> [What needs to be done]: An exact, complete copy of the data that follows is needed.

[Saved entries]
********************

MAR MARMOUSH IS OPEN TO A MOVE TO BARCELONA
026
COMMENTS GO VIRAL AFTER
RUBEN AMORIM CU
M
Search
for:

********************

> [Answer space]:
MAR MARMOUSH IS OPEN TO A MOVE TO BARCELONA
026
COMMENTS GO VIRAL AFTER
RUBEN AMORIM CU
M
Search
for:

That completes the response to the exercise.